=== Input material ===

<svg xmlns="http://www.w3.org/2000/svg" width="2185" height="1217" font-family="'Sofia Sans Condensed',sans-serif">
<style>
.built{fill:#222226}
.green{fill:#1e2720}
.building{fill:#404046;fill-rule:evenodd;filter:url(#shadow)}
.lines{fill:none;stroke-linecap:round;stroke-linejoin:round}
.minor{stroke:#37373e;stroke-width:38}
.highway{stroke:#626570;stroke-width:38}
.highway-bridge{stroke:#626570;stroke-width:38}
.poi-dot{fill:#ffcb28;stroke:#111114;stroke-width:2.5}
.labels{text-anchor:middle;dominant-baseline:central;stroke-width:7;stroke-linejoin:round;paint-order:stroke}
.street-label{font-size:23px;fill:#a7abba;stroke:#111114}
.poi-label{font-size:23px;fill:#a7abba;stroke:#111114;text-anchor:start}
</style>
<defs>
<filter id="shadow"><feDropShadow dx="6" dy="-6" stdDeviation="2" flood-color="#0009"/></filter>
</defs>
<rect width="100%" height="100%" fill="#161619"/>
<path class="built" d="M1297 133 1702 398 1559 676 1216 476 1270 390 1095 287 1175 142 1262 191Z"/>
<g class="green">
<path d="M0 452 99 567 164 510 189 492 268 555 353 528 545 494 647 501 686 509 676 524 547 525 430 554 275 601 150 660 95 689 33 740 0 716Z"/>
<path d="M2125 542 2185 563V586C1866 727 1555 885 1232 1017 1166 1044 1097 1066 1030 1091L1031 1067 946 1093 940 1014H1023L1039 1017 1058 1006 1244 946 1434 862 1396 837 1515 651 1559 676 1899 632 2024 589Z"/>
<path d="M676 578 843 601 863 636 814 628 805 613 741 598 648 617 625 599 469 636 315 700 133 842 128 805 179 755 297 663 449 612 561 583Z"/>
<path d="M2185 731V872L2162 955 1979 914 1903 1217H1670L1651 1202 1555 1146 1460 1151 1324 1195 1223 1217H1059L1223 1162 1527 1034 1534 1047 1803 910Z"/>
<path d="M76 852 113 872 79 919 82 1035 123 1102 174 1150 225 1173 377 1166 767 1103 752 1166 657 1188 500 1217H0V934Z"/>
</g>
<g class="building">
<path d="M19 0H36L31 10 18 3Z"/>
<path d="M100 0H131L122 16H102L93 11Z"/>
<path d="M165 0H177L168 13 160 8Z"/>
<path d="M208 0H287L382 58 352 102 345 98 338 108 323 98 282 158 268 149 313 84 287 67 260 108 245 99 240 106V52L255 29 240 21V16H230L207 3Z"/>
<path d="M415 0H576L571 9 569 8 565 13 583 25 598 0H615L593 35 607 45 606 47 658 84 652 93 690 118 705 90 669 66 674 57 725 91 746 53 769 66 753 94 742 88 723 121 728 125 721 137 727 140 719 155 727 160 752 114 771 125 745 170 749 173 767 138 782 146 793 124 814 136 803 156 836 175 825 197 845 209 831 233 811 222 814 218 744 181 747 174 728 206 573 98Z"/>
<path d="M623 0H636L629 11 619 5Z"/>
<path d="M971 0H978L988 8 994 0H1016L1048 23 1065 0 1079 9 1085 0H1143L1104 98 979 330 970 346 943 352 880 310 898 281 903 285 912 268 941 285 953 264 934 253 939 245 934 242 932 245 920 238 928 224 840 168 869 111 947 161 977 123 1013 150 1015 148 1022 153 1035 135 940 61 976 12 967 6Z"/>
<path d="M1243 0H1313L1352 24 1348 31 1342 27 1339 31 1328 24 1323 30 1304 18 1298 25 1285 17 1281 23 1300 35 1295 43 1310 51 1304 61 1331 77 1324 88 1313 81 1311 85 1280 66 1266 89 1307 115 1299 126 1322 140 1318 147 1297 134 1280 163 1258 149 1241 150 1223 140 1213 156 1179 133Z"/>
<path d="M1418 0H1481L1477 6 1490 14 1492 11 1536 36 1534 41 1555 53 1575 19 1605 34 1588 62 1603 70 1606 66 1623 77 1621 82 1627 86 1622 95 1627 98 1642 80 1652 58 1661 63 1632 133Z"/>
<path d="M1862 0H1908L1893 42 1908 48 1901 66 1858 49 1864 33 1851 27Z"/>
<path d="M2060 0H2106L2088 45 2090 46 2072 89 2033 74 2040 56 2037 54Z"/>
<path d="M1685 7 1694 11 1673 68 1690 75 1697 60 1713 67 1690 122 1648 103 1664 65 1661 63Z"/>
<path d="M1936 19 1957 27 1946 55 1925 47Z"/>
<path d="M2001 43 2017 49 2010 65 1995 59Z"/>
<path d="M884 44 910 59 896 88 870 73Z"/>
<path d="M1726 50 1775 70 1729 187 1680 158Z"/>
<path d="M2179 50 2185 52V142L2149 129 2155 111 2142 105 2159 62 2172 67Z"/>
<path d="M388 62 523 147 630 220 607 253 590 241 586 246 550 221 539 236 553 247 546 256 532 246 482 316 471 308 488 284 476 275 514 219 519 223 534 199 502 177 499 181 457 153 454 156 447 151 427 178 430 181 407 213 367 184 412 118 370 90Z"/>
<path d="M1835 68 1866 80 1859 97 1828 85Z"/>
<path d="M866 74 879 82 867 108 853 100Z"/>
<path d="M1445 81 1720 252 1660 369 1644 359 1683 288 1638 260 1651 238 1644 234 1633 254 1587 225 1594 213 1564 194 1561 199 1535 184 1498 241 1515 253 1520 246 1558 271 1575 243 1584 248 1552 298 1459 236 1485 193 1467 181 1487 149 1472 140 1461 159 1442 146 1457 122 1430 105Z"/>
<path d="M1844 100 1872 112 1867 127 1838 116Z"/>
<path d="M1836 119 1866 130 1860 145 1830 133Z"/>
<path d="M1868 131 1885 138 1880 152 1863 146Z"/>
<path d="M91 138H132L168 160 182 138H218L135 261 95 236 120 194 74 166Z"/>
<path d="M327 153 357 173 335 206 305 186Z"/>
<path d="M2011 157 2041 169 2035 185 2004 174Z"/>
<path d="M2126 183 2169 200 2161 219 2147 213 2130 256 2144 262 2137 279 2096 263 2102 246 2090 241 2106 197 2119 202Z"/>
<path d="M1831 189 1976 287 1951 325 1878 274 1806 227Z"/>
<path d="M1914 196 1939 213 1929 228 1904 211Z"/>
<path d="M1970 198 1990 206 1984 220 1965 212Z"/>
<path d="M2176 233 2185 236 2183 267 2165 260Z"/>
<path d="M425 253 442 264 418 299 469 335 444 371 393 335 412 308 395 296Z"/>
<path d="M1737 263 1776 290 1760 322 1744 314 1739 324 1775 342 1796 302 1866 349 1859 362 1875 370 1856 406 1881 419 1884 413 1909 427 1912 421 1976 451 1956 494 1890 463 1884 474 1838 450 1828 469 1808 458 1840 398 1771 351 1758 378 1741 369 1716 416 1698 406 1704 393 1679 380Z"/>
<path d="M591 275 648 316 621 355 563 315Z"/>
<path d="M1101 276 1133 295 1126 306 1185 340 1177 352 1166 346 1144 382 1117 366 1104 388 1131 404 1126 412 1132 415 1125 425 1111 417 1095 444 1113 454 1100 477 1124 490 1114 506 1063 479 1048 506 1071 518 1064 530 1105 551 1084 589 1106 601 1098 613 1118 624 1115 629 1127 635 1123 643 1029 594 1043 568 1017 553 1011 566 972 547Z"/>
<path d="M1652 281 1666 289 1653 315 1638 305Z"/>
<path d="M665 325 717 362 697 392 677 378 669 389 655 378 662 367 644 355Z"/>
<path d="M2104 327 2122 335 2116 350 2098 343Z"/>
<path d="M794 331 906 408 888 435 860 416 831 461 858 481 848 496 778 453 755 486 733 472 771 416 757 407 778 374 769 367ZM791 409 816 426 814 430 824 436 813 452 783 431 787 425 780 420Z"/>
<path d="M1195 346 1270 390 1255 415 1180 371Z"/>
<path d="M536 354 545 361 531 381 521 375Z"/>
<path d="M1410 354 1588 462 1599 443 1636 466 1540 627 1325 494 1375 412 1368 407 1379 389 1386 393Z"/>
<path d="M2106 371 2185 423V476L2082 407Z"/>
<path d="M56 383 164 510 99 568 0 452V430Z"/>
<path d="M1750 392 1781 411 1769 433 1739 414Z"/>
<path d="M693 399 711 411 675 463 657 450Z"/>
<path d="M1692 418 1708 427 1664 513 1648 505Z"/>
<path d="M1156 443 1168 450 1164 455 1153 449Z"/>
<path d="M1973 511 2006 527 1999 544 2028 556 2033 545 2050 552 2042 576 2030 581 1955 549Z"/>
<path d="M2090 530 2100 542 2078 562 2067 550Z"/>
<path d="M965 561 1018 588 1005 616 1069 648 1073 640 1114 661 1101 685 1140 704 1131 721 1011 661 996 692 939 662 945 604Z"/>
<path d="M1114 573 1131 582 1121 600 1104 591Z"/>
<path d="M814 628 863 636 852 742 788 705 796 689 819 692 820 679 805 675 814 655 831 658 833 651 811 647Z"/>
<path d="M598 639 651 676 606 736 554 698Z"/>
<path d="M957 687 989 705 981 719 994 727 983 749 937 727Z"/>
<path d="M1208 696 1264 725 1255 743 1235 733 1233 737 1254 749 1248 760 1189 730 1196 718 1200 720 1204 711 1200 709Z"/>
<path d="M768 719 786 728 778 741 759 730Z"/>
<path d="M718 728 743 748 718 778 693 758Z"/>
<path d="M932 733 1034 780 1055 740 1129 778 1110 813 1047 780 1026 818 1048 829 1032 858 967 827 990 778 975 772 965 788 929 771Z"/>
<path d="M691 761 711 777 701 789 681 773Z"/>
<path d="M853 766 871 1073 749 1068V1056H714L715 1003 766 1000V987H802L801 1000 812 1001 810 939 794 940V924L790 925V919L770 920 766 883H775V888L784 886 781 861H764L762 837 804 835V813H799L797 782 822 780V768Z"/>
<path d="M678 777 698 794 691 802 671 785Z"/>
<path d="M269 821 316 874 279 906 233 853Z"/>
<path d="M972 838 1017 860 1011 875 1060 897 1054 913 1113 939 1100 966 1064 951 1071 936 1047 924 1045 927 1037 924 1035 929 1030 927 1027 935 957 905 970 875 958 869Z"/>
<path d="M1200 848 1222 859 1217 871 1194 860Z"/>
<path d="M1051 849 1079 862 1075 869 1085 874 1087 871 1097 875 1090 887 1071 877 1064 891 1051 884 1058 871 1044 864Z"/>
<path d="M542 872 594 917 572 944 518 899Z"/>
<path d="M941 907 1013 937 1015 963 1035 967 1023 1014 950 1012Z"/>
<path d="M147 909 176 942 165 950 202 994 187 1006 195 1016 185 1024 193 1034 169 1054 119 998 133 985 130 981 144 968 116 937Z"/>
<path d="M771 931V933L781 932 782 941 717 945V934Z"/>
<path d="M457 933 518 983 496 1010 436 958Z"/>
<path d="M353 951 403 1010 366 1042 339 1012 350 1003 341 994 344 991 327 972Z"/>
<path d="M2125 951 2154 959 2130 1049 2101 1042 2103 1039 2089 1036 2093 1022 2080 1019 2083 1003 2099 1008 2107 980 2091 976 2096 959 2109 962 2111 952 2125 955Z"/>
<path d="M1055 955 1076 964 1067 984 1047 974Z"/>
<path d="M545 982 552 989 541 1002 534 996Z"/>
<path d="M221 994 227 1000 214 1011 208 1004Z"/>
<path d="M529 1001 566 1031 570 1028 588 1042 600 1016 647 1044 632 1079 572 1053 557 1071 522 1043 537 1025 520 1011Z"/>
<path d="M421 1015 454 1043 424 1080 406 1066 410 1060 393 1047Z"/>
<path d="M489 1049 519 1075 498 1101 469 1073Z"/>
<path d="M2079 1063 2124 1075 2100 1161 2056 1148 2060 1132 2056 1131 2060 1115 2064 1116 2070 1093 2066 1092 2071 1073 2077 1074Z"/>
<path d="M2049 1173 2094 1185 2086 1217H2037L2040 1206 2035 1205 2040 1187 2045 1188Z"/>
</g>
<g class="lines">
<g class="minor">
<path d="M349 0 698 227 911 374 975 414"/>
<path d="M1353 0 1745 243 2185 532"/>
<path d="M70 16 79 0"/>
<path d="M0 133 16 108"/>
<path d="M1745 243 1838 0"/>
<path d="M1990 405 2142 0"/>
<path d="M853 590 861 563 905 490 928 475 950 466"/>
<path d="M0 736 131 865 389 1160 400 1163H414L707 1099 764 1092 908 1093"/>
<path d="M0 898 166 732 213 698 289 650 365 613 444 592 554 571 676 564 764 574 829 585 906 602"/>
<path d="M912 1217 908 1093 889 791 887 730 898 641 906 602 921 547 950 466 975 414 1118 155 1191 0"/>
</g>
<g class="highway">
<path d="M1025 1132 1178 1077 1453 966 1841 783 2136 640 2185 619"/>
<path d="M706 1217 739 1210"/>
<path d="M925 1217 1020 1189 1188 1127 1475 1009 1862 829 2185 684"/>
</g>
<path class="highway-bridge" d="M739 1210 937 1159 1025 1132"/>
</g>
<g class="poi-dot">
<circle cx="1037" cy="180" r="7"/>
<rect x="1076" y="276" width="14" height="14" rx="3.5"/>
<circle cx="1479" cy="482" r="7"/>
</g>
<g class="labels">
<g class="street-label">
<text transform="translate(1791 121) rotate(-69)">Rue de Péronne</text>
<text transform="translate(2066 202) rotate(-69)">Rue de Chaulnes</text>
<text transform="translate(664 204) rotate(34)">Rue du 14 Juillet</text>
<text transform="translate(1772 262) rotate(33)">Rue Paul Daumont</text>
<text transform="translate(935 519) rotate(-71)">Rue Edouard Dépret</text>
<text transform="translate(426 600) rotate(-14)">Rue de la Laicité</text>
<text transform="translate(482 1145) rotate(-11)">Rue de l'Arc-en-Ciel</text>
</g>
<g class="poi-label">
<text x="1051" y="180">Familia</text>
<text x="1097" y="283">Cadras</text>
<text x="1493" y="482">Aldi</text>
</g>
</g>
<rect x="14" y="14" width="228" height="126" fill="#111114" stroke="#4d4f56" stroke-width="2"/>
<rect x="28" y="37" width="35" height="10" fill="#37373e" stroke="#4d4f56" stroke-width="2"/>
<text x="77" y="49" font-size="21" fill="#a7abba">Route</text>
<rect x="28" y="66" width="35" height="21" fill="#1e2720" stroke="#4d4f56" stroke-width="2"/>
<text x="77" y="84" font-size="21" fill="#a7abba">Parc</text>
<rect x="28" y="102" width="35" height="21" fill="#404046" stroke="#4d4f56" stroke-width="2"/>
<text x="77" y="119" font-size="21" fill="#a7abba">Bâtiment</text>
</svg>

===

**The task**
From the records above, pick out and copy each line holding the word "round".

**Answer space**
.lines{fill:none;stroke-linecap:round;stroke-linejoin:round}
.labels{text-anchor:middle;dominant-baseline:central;stroke-width:7;stroke-linejoin:round;paint-order:stroke}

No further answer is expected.